Exactly as given, restate each record that follows.
====================
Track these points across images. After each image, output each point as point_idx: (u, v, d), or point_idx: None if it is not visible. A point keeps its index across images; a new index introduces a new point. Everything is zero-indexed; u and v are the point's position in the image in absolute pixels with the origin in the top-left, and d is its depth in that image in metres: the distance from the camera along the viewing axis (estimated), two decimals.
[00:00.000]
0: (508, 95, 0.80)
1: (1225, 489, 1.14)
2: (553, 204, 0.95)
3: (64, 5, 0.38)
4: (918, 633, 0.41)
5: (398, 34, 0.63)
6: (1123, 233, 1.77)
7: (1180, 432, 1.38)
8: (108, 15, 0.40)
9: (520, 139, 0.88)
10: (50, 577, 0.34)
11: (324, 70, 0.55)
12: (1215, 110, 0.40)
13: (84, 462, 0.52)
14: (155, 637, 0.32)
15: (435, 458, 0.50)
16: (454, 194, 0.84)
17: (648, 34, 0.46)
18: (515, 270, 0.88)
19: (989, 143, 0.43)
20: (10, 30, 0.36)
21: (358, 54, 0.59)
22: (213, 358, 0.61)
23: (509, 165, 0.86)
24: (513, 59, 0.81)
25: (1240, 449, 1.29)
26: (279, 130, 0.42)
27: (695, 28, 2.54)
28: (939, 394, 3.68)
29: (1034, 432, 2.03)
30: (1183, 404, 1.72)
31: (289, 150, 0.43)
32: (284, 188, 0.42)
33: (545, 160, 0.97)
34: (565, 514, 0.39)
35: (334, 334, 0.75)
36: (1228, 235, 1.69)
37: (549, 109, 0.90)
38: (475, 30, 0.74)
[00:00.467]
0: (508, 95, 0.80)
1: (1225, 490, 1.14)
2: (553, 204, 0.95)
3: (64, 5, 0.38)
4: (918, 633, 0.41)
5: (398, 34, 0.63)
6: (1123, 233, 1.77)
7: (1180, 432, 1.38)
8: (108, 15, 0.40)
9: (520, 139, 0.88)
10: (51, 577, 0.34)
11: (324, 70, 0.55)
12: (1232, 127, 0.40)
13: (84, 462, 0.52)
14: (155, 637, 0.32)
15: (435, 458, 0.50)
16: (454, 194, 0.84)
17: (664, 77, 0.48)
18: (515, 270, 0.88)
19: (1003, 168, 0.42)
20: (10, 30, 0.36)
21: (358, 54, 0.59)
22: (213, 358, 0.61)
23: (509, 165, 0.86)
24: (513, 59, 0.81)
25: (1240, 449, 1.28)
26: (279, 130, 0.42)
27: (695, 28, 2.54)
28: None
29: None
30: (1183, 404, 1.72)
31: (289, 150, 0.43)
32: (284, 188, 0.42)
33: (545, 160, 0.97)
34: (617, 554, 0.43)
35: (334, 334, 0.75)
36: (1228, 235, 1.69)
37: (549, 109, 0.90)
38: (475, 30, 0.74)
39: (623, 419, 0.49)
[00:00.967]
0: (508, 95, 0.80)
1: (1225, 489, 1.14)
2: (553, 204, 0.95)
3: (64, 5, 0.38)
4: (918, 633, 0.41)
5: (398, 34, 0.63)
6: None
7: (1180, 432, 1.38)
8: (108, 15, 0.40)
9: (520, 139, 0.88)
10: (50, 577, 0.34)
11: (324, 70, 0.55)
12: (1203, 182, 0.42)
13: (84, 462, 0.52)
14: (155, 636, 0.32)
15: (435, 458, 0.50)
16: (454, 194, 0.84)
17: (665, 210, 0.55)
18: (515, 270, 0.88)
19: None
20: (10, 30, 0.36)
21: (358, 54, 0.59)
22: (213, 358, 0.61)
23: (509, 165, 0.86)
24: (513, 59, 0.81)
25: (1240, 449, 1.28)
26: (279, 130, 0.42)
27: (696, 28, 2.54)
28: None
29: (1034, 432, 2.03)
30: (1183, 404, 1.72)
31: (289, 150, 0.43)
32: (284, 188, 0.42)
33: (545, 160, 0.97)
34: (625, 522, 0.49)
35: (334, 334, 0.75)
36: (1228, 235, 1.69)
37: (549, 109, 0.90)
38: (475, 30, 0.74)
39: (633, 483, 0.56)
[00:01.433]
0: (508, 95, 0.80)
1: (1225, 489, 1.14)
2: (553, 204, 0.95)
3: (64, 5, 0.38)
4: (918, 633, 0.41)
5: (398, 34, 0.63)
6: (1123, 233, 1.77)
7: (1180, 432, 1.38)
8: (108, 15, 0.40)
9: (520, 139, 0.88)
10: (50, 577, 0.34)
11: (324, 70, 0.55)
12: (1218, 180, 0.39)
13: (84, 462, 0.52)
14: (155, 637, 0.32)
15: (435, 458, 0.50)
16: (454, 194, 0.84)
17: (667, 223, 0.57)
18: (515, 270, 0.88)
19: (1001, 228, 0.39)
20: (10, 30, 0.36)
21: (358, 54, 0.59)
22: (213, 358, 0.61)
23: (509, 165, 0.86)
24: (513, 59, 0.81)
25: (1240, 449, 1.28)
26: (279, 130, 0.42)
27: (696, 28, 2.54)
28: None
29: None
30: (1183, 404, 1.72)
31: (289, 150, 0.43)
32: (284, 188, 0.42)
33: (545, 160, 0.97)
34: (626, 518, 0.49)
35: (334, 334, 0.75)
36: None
====================
## ANSWER BOX
Track these points across images. After each image, output each point as point_idx: (u, v, d), or point_idx: None if it is not visible. A point keeps its index across images; a new index introduces a new point. Everything is zero-indexed; u and v are the point's position in the image in absolute pixels with the origin in the top-left, and d is its depth in that image in metres: the distance from the camera along the viewing axis (estimated), two decimals.
[00:00.000]
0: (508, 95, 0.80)
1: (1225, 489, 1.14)
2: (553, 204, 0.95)
3: (64, 5, 0.38)
4: (918, 633, 0.41)
5: (398, 34, 0.63)
6: (1123, 233, 1.77)
7: (1180, 432, 1.38)
8: (108, 15, 0.40)
9: (520, 139, 0.88)
10: (50, 577, 0.34)
11: (324, 70, 0.55)
12: (1215, 110, 0.40)
13: (84, 462, 0.52)
14: (155, 637, 0.32)
15: (435, 458, 0.50)
16: (454, 194, 0.84)
17: (648, 34, 0.46)
18: (515, 270, 0.88)
19: (989, 143, 0.43)
20: (10, 30, 0.36)
21: (358, 54, 0.59)
22: (213, 358, 0.61)
23: (509, 165, 0.86)
24: (513, 59, 0.81)
25: (1240, 449, 1.29)
26: (279, 130, 0.42)
27: (695, 28, 2.54)
28: (939, 394, 3.68)
29: (1034, 432, 2.03)
30: (1183, 404, 1.72)
31: (289, 150, 0.43)
32: (284, 188, 0.42)
33: (545, 160, 0.97)
34: (565, 514, 0.39)
35: (334, 334, 0.75)
36: (1228, 235, 1.69)
37: (549, 109, 0.90)
38: (475, 30, 0.74)
[00:00.467]
0: (508, 95, 0.80)
1: (1225, 490, 1.14)
2: (553, 204, 0.95)
3: (64, 5, 0.38)
4: (918, 633, 0.41)
5: (398, 34, 0.63)
6: (1123, 233, 1.77)
7: (1180, 432, 1.38)
8: (108, 15, 0.40)
9: (520, 139, 0.88)
10: (51, 577, 0.34)
11: (324, 70, 0.55)
12: (1232, 127, 0.40)
13: (84, 462, 0.52)
14: (155, 637, 0.32)
15: (435, 458, 0.50)
16: (454, 194, 0.84)
17: (664, 77, 0.48)
18: (515, 270, 0.88)
19: (1003, 168, 0.42)
20: (10, 30, 0.36)
21: (358, 54, 0.59)
22: (213, 358, 0.61)
23: (509, 165, 0.86)
24: (513, 59, 0.81)
25: (1240, 449, 1.28)
26: (279, 130, 0.42)
27: (695, 28, 2.54)
28: None
29: None
30: (1183, 404, 1.72)
31: (289, 150, 0.43)
32: (284, 188, 0.42)
33: (545, 160, 0.97)
34: (617, 554, 0.43)
35: (334, 334, 0.75)
36: (1228, 235, 1.69)
37: (549, 109, 0.90)
38: (475, 30, 0.74)
39: (623, 419, 0.49)
[00:00.967]
0: (508, 95, 0.80)
1: (1225, 489, 1.14)
2: (553, 204, 0.95)
3: (64, 5, 0.38)
4: (918, 633, 0.41)
5: (398, 34, 0.63)
6: None
7: (1180, 432, 1.38)
8: (108, 15, 0.40)
9: (520, 139, 0.88)
10: (50, 577, 0.34)
11: (324, 70, 0.55)
12: (1203, 182, 0.42)
13: (84, 462, 0.52)
14: (155, 636, 0.32)
15: (435, 458, 0.50)
16: (454, 194, 0.84)
17: (665, 210, 0.55)
18: (515, 270, 0.88)
19: None
20: (10, 30, 0.36)
21: (358, 54, 0.59)
22: (213, 358, 0.61)
23: (509, 165, 0.86)
24: (513, 59, 0.81)
25: (1240, 449, 1.28)
26: (279, 130, 0.42)
27: (696, 28, 2.54)
28: None
29: (1034, 432, 2.03)
30: (1183, 404, 1.72)
31: (289, 150, 0.43)
32: (284, 188, 0.42)
33: (545, 160, 0.97)
34: (625, 522, 0.49)
35: (334, 334, 0.75)
36: (1228, 235, 1.69)
37: (549, 109, 0.90)
38: (475, 30, 0.74)
39: (633, 483, 0.56)
[00:01.433]
0: (508, 95, 0.80)
1: (1225, 489, 1.14)
2: (553, 204, 0.95)
3: (64, 5, 0.38)
4: (918, 633, 0.41)
5: (398, 34, 0.63)
6: (1123, 233, 1.77)
7: (1180, 432, 1.38)
8: (108, 15, 0.40)
9: (520, 139, 0.88)
10: (50, 577, 0.34)
11: (324, 70, 0.55)
12: (1218, 180, 0.39)
13: (84, 462, 0.52)
14: (155, 637, 0.32)
15: (435, 458, 0.50)
16: (454, 194, 0.84)
17: (667, 223, 0.57)
18: (515, 270, 0.88)
19: (1001, 228, 0.39)
20: (10, 30, 0.36)
21: (358, 54, 0.59)
22: (213, 358, 0.61)
23: (509, 165, 0.86)
24: (513, 59, 0.81)
25: (1240, 449, 1.28)
26: (279, 130, 0.42)
27: (696, 28, 2.54)
28: None
29: None
30: (1183, 404, 1.72)
31: (289, 150, 0.43)
32: (284, 188, 0.42)
33: (545, 160, 0.97)
34: (626, 518, 0.49)
35: (334, 334, 0.75)
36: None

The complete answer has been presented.